Resté seul sur la place, Louis maugréait :

⸺ Quel imbécile je suis ! Et moi qui m’étais promis d’être doux avec elle…

⸺ Arrête de te frapper, garçon, risqua une voix chevrotante derrière lui… La fille du pendu est du genre farouche et tu as déjà eu bien de la chance de pouvoir lui parler. J’ai beau avoir plus de 80 printemps, je n’ai quasiment jamais entendu autre chose de sa bouche que « bonjour », le prix du miel et « au revoir » !

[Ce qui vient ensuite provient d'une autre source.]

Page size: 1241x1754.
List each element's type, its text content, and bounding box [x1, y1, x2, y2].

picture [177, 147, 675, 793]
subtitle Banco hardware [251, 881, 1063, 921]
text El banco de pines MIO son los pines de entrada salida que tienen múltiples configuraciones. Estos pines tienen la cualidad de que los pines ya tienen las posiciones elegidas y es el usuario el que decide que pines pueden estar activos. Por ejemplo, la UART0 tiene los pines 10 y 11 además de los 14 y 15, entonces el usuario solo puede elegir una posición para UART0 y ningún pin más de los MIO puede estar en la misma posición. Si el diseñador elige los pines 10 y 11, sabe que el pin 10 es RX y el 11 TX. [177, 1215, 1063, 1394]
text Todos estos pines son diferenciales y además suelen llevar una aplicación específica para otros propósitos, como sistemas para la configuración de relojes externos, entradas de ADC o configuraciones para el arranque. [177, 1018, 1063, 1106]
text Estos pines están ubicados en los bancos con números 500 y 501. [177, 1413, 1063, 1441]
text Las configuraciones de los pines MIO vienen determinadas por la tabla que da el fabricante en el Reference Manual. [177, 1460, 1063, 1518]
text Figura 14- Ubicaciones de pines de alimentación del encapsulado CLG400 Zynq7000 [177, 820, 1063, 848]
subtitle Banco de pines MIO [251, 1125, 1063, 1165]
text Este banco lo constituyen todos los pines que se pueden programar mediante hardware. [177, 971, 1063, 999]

Louis se retourna et aperçut un vieillard courbé sur sa canne, qui s’avançait vers lui.

⸺ Père Bideau, vous l’avez vue ?

⸺ J’remontais la rue pour rentrer à l’hospice quand j’ai aperçu l’oiseau te filer d’entre les pognes… Va, tu n’es sans doute pas le premier qu’elle rejette et tu ne seras pas le dernier ! C’est une drôle de fille, tu sais… À vivre recluse dans sa ferme, avec son malheur dans la tête, ça l’a coupée du plaisir. Il ne faut pas lui en vouloir et encore moins te faire des reproches. Si j’avais 40 ans de moins, j’aurais aussi tenté ma chance exactement comme toi ! C’est le genre de femme dont on sait d’avance que celui qui l’aura aura gagné le paradis, n’est-ce pas ? ajouta le vieux avec un clin d’œil égrillard.

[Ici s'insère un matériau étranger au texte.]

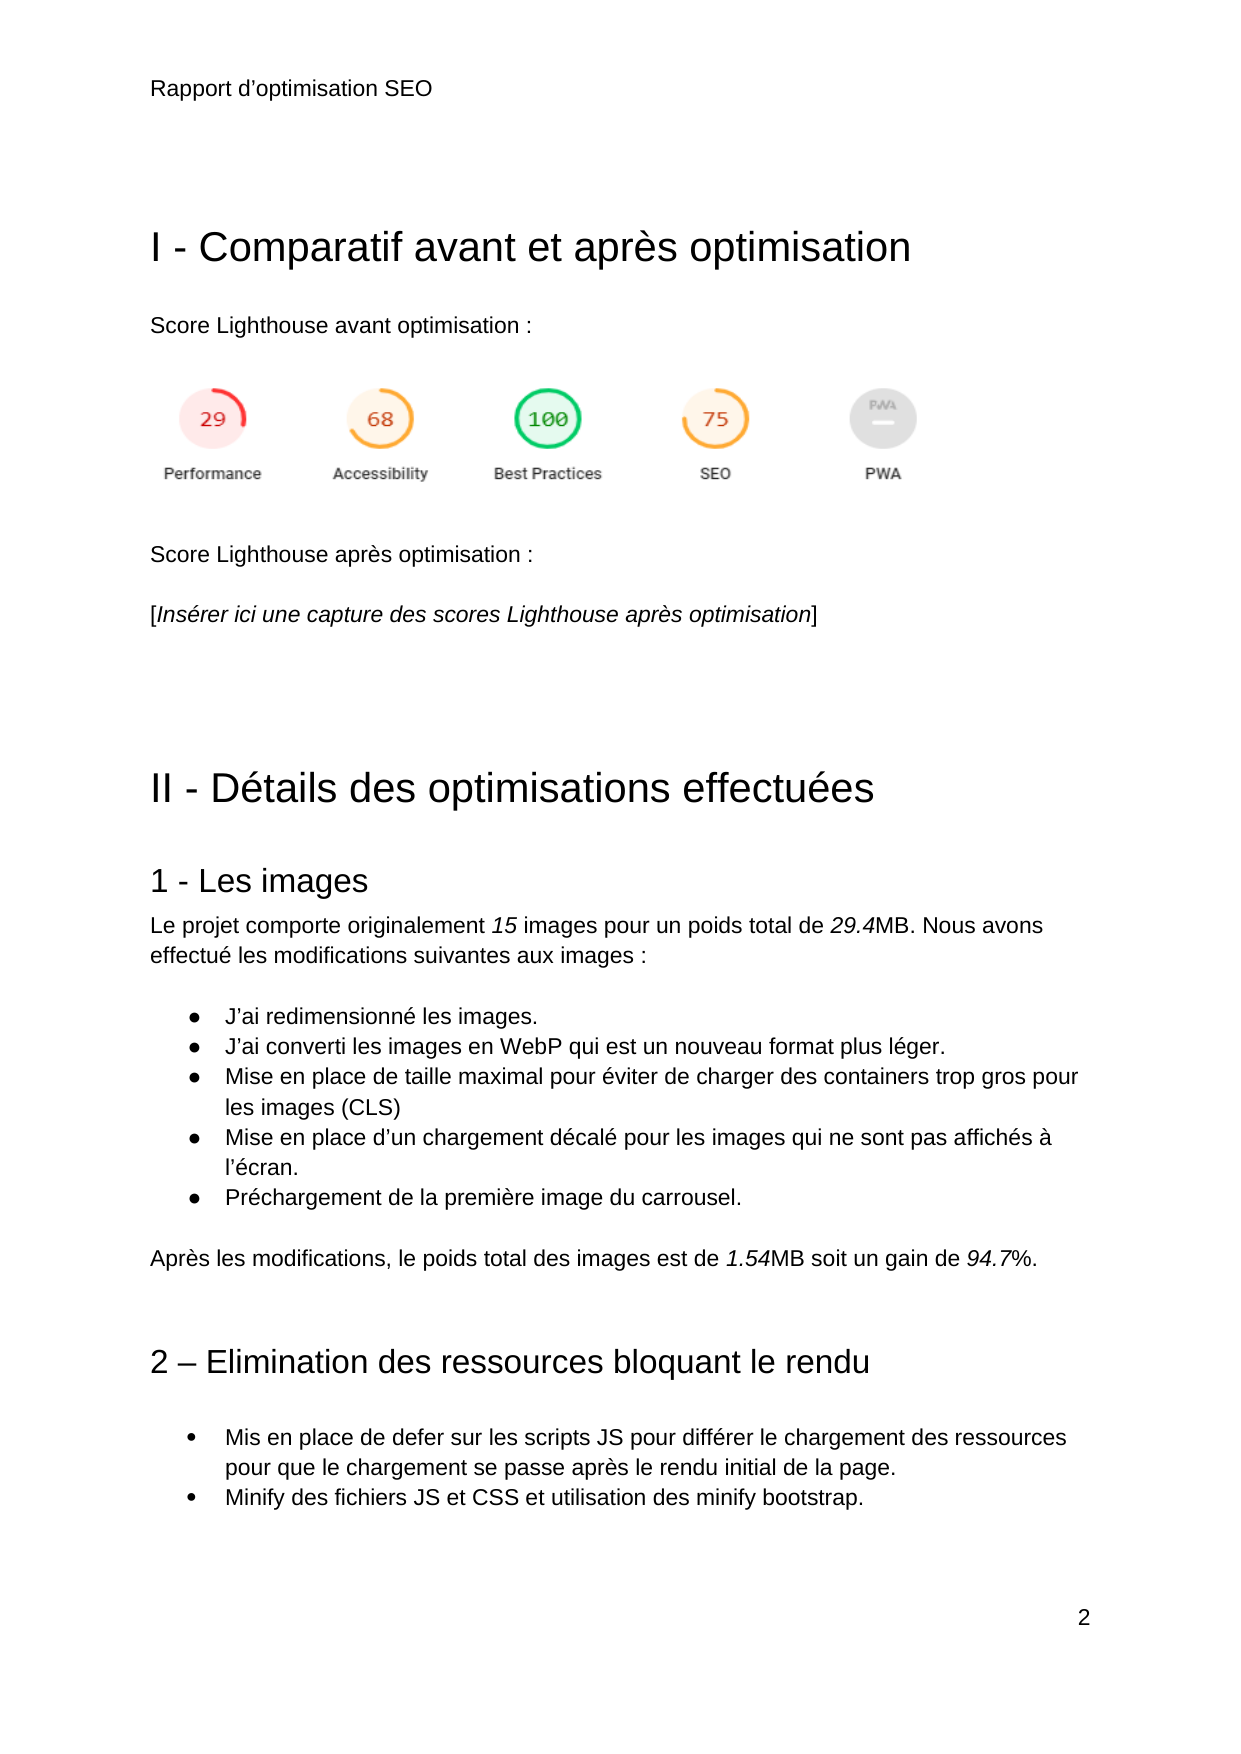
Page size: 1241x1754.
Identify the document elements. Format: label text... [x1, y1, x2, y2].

text Score Lighthouse avant optimisation : [150, 312, 1090, 339]
list Préchargement de la première image du carrousel. [187, 1184, 1090, 1211]
list J’ai converti les images en WebP qui est un nouveau format plus léger. [187, 1033, 1090, 1059]
subtitle II - Détails des optimisations effectuées [150, 763, 1090, 811]
text Après les modifications, le poids total des images est de 1.54MB soit un gain de 94.7%. [150, 1244, 1090, 1271]
text Le projet comporte originalement 15 images pour un poids total de 29.4MB. Nous avons effectué les modifications suivantes aux images : [150, 912, 1090, 969]
subtitle I - Comparatif avant et après optimisation [150, 222, 1090, 270]
list Mise en place d’un chargement décalé pour les images qui ne sont pas affichés à l’écran. [187, 1124, 1090, 1180]
text [Insérer ici une capture des scores Lighthouse après optimisation] [150, 601, 1090, 627]
subtitle 2 – Elimination des ressources bloquant le rendu [150, 1342, 1090, 1381]
list Mis en place de defer sur les scripts JS pour différer le chargement des ressources pour que le chargement se passe après le rendu initial de la page. [187, 1424, 1090, 1480]
list Mise en place de taille maximal pour éviter de charger des containers trop gros pour les images (CLS) [187, 1063, 1090, 1120]
text Score Lighthouse après optimisation : [150, 541, 1090, 567]
list J’ai redimensionné les images. [187, 1003, 1090, 1029]
list Minify des fichiers JS et CSS et utilisation des minify bootstrap. [187, 1484, 1090, 1510]
subtitle 1 - Les images [150, 861, 1090, 900]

Louis en convint avec un sourire ému. Le père Bideau tapota son épaule et de sa canne désigna l’un des bancs sous les marronniers.

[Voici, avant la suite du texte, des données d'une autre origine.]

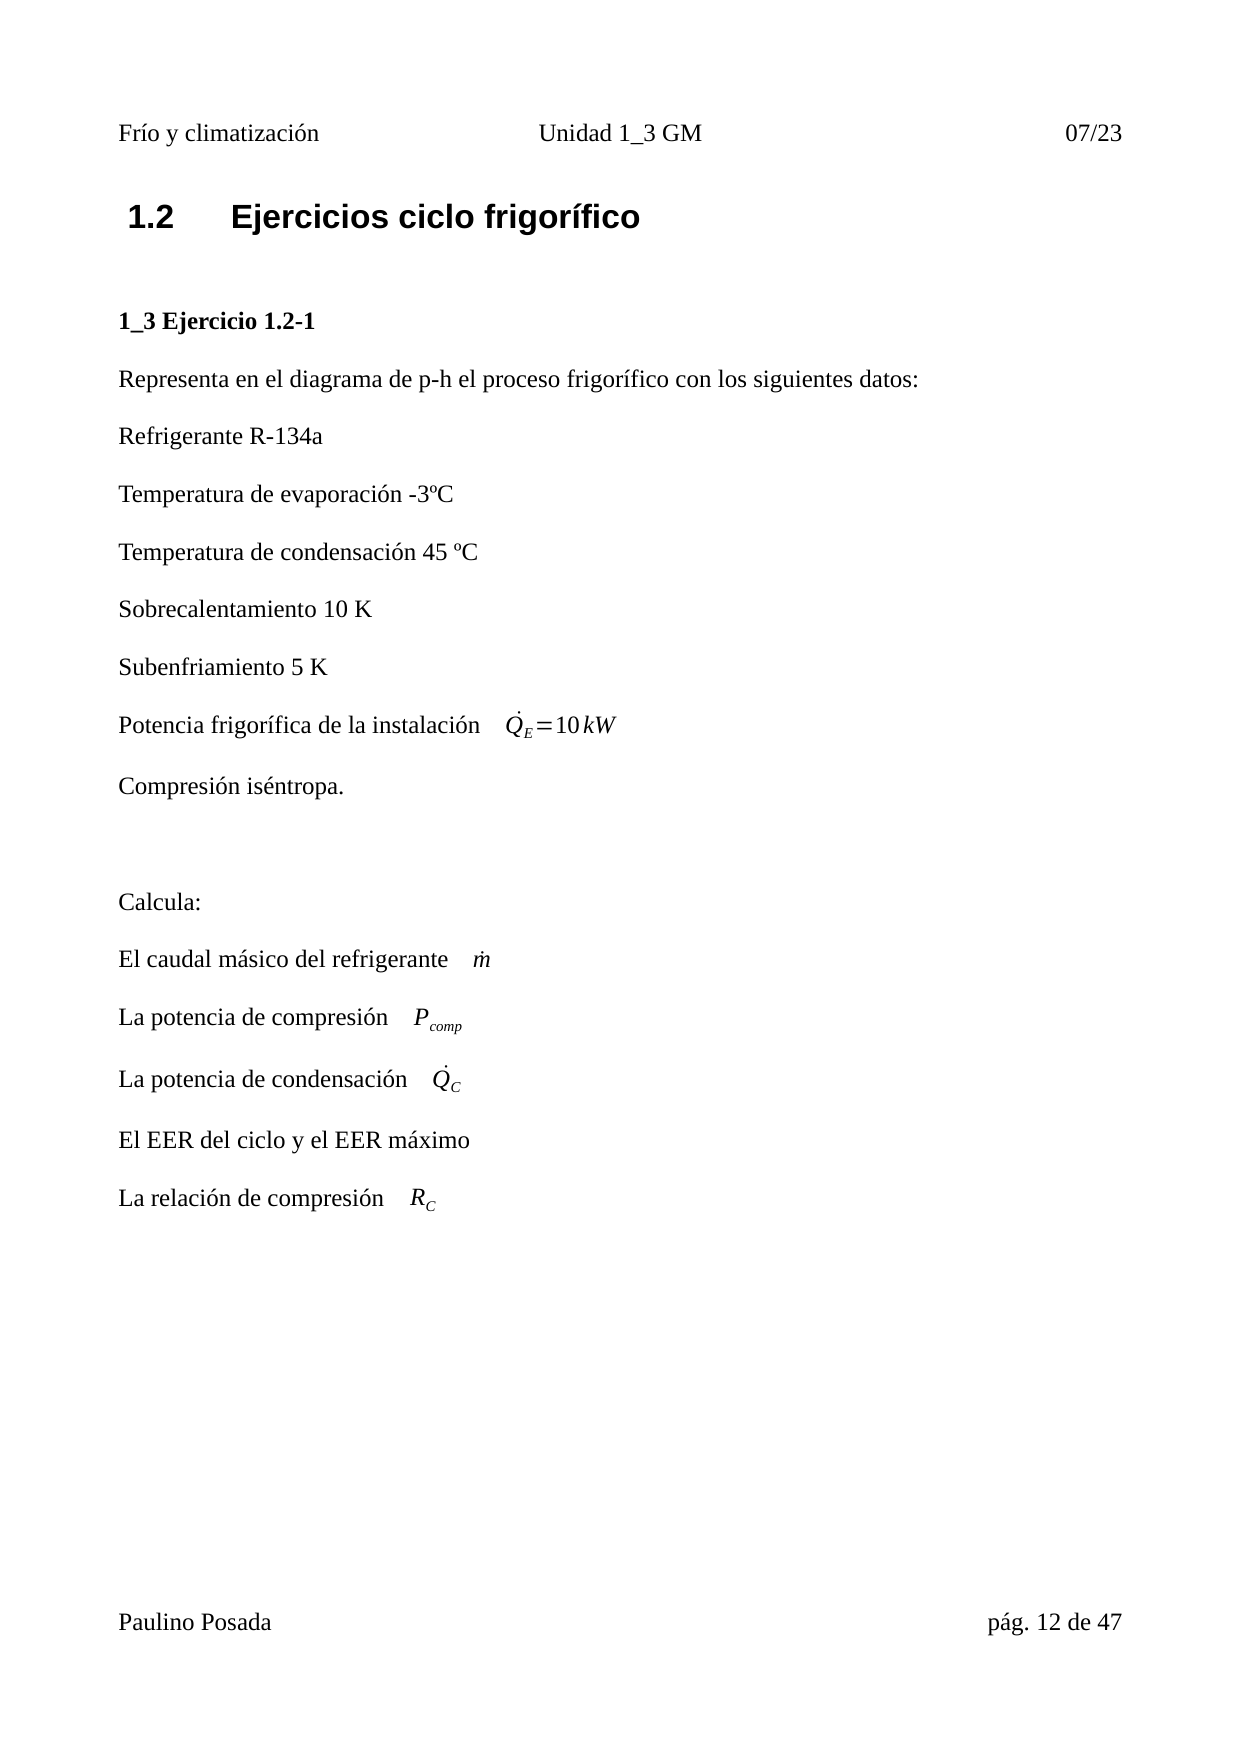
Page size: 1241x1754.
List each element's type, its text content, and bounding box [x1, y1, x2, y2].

text Subenfriamiento 5 K [118, 652, 1122, 681]
text Calcula: [118, 887, 1122, 916]
text La relación de compresión [118, 1183, 1122, 1215]
text 1_3 Ejercicio 1.2-1 [118, 306, 1122, 335]
text El caudal másico del refrigerante [118, 944, 1122, 973]
text La potencia de compresión [118, 1002, 1122, 1035]
text La potencia de condensación [118, 1064, 1122, 1096]
text Temperatura de evaporación -3ºC [118, 479, 1122, 508]
text Sobrecalentamiento 10 K [118, 594, 1122, 623]
text Potencia frigorífica de la instalación [118, 710, 1122, 742]
text Refrigerante R-134a [118, 421, 1122, 450]
text El EER del ciclo y el EER máximo [118, 1125, 1122, 1154]
text Representa en el diagrama de p-h el proceso frigorífico con los siguientes datos: [118, 364, 1122, 392]
subtitle Ejercicios ciclo frigorífico [118, 197, 1122, 236]
text Temperatura de condensación 45 ºC [118, 537, 1122, 566]
text Compresión iséntropa. [118, 771, 1122, 800]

⸺ Allons-nous asseoir et parle-moi d’elle… ça te détendra et ça me fera plaisir !

***

Le lendemain, Luba eut toutes les peines du monde à ouvrir les yeux… Non qu’elle ne fût pas réveillée, mais ses paupières semblaient soudées. Elle y porta les mains et constata que ses cils s’étaient collés durant la nuit les uns aux autres, signe d’une crise de larmes dont elle n’avait pas eu conscience. Elle se leva et se dirigea à l’aveugle vers la commode où se trouvait le broc à demi plein de la veille et versa un peu d’eau au fond de la cuvette. Elle apposa doucement ses paumes humides sur ses paupières gonflées et peu à peu, ses yeux purent retrouver la lumière. Dans la glace, son visage apparaissait bouleversé, comme pris d’une douleur secrète. Les paroles du luthier résonnaient encore dans sa   tête : « Votre place, elle est ici et maintenant, entre mes bras ». Un frisson la parcourut. Non, surtout ne pas attraper froid. Elle alla chercher ses pantoufles et une robe de chambre.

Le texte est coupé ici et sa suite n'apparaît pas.